Sebagai contoh, bila kita merubah sebagian hutan untuk kepentingan pribadi, maka tak ada lagi yang dapat dilakukan oleh masyarakat sebab daerah tersebut adalah milik pribadi. Hutan-hutan kita memang dalam kondisi rusak parah sekarang ini tetapi, bila dibandingkan dengan hutan pribadi, kondisinya jauh lebih baik. Jika anda melihat lahan-lahan milik perseorangan di wilayah Barat laut Pasifik, anda akan menemui bahwa semua pepohonan yang cukup tua telah dibabat habis dan diganti dengan pepohonan muda yang akan sesegera mungkin dipanen (dipotong). Bentuk produksi dan panen semacam itu merupakan produksi industri dan sama sekali tidak memperdulikan pelestarian integritas hutan atau kesehatan ekosistem. Satu-satunya alasan kita masih memiliki hutan adalah karena hutan tersebut adalah hutan lindung yang dilindungi pemerintah, dan itu artinya hutan itu tersebut telah disosialisasikan.

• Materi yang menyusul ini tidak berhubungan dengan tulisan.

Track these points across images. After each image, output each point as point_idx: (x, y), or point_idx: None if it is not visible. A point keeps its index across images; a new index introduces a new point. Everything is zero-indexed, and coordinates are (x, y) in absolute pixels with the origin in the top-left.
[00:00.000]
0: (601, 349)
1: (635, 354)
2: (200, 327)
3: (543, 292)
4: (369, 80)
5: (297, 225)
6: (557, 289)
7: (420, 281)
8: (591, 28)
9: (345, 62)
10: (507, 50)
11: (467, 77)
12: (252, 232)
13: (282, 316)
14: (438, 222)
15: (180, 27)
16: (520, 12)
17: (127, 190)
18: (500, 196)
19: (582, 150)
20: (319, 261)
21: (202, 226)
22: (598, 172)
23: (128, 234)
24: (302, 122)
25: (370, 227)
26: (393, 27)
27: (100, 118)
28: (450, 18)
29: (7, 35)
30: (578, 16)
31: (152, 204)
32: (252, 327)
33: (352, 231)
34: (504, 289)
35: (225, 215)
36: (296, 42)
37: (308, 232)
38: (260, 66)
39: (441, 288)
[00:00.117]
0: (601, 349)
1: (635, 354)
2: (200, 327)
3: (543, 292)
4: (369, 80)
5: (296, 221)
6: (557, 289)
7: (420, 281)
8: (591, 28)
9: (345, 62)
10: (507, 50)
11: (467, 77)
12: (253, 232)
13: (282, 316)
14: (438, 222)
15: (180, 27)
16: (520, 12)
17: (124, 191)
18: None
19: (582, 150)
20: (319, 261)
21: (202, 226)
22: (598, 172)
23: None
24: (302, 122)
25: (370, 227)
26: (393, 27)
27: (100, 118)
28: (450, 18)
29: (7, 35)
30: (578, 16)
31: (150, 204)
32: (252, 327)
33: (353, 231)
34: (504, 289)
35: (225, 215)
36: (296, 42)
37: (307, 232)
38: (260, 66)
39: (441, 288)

Sekarang ini, para pembela swastanisasi sangat menghakimi negara, cenderung menghubungkan setiap bentuk “sosialisasi” dengan totalitarianisme ala-Soviet, statisme, dan lain sebagainya. Mereka cenderung melupakan bahwa negara memiliki berbagai wujud--walaupun, demokrasi itu sendiri tak akan ada tanpa negara. Ketika segala sesuatu di bumi menjadi milik pribadi, maka daerah kepentingan demokratik publik akan menghilang, dan anda akan dikelilingi aktor-aktor swasta yang dengan egoisnya mengejar kepentingan pribadi masing-masing. Dalam meriahnya era swastanisasi dan deregulasi sekarang ini, terkadang kita lupa bahwa banyak kebutuhan dasar yang harus kita nikmati--dari setetes air, hingga listrik, sanitasi, taman-taman, dan lain sebagainya--tidak disediakan oleh bisnis, melainkan oleh agen-agen publik untuk memenuhi permintaan demokratik. Seperti halnya, perlindungan lingkungan hidup paling mendasar yang kita miliki sekarang ini dihasilkan dan dilaksanakan oleh badan-badan publik demokratik, yang dengan berat hati diberi sedikit ruang oleh kelas kapitalis.

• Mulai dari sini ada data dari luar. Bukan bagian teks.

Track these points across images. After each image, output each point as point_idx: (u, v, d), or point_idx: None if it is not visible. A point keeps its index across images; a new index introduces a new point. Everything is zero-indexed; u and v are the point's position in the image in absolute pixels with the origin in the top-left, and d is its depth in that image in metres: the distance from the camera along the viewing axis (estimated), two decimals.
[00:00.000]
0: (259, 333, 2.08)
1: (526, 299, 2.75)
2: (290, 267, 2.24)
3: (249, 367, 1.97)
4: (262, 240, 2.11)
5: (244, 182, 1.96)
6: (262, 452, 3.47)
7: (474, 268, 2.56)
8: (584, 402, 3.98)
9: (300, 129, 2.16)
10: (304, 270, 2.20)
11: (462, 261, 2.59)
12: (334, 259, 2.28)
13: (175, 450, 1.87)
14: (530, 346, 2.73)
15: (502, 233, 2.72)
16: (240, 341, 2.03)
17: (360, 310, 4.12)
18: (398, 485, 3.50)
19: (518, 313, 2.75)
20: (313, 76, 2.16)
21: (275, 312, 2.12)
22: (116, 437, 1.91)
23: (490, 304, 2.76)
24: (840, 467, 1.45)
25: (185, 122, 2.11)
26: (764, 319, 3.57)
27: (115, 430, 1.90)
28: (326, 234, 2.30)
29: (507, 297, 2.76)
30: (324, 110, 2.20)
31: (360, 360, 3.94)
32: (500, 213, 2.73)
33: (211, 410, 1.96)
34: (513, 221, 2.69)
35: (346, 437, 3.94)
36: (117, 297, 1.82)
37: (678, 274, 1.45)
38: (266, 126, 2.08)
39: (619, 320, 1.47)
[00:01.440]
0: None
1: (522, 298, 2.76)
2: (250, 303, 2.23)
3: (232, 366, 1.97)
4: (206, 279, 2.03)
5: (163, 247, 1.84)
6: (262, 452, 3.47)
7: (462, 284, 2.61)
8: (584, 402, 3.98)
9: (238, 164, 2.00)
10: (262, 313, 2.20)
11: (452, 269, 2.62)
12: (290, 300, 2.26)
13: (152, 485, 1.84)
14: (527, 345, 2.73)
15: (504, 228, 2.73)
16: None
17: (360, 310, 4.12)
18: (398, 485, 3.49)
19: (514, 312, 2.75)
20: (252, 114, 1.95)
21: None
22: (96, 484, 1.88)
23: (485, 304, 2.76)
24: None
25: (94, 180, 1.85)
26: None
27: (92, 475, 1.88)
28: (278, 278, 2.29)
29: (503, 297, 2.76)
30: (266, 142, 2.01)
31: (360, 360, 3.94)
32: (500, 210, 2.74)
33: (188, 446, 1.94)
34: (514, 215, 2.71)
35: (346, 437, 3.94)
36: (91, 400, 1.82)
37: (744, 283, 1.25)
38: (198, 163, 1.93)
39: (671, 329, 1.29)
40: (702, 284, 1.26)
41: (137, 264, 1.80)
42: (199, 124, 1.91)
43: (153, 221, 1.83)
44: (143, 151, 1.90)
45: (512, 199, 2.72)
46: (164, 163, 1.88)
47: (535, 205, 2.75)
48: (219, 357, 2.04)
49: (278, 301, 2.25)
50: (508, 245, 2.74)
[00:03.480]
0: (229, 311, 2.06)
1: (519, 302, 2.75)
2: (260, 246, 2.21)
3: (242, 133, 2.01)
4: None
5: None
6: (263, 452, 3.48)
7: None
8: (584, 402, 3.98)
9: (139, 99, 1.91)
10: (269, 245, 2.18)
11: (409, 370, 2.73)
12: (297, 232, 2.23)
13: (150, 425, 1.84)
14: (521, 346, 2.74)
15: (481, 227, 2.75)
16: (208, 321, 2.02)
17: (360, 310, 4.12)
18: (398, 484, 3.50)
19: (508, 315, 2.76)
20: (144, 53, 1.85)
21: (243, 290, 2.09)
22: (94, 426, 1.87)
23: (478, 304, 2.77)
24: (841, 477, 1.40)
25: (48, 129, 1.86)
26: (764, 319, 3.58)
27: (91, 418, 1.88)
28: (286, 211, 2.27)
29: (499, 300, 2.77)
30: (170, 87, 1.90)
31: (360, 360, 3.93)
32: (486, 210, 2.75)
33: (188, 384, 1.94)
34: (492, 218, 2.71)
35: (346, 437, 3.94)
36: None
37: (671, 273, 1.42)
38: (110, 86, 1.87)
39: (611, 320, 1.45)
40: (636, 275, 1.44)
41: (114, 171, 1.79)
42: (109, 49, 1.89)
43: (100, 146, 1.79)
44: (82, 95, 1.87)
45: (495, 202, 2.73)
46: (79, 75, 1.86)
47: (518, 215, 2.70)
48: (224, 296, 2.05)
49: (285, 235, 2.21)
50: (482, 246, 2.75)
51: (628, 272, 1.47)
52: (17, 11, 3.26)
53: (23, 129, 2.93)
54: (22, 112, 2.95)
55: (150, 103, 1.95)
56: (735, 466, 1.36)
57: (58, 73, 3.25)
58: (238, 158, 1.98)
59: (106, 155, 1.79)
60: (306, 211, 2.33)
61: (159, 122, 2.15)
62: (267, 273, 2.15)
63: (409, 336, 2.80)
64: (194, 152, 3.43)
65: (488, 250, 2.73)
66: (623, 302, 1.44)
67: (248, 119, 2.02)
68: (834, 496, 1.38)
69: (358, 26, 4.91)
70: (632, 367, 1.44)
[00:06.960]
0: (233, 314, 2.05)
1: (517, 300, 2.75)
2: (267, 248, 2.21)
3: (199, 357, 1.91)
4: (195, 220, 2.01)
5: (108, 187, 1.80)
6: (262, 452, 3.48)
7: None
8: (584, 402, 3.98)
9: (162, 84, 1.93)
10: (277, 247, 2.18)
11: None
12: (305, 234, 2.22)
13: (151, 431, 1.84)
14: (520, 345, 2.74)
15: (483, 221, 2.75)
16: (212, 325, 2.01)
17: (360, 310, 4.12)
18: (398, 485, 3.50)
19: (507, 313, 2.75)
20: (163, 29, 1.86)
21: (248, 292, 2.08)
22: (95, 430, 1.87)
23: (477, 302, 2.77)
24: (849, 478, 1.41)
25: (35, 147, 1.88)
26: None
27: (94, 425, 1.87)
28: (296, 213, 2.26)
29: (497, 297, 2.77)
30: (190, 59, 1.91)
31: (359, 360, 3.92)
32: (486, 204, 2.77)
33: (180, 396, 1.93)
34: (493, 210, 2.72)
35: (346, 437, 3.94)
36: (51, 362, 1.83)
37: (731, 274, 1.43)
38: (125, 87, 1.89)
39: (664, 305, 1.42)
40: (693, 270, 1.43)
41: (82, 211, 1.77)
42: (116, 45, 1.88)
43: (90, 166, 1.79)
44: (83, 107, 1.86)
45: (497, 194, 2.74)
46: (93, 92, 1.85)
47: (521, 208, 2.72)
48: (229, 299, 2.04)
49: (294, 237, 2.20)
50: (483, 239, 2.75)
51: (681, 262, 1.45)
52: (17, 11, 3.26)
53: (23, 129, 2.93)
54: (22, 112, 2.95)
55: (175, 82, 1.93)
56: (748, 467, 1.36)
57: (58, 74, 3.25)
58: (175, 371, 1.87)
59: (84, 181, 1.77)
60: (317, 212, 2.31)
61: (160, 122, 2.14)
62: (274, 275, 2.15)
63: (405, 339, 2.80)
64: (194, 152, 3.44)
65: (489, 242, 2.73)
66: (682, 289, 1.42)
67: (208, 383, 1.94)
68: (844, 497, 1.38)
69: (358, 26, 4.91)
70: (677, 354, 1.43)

Jika semua hal di muka bumi diswastanisasi, maka sebagian besar populasi manusia akan kehilangan kemampuan untuk melindungi alam atau bahkan melindungi diri sendiri dari serangan kehendak kaum minoritas penguasa, yang memiliki dan menguasai sebagian besar sumber-sumber daya sosial. Kebalikannya, jika bumi menjadi milik dan memenuhi kepentingan publik, maka kita telah meletakkan alam dalam sebuah kontrol politik yang memberlakukan prinsip-prinsip demokratik. Berdasarkan pemahaman itu lah sosialisasi alam merepresentasikan strategi demokratik dan anti-kapitalis, yang berhubungan dengan sosialisme. Sosialisme mendukung pelaksanaan penuh kontrol publik demokratik, meyakini bahwa mayoritas masyarakat biasa berhak menentukan pemanfaatan sumber-sumber daya kolektif. Aku pikir, kita seharusnya melangkah ke sana jika ingin merubah hubungan kita dengan alam dan meraih keberlanjutan yang sejati.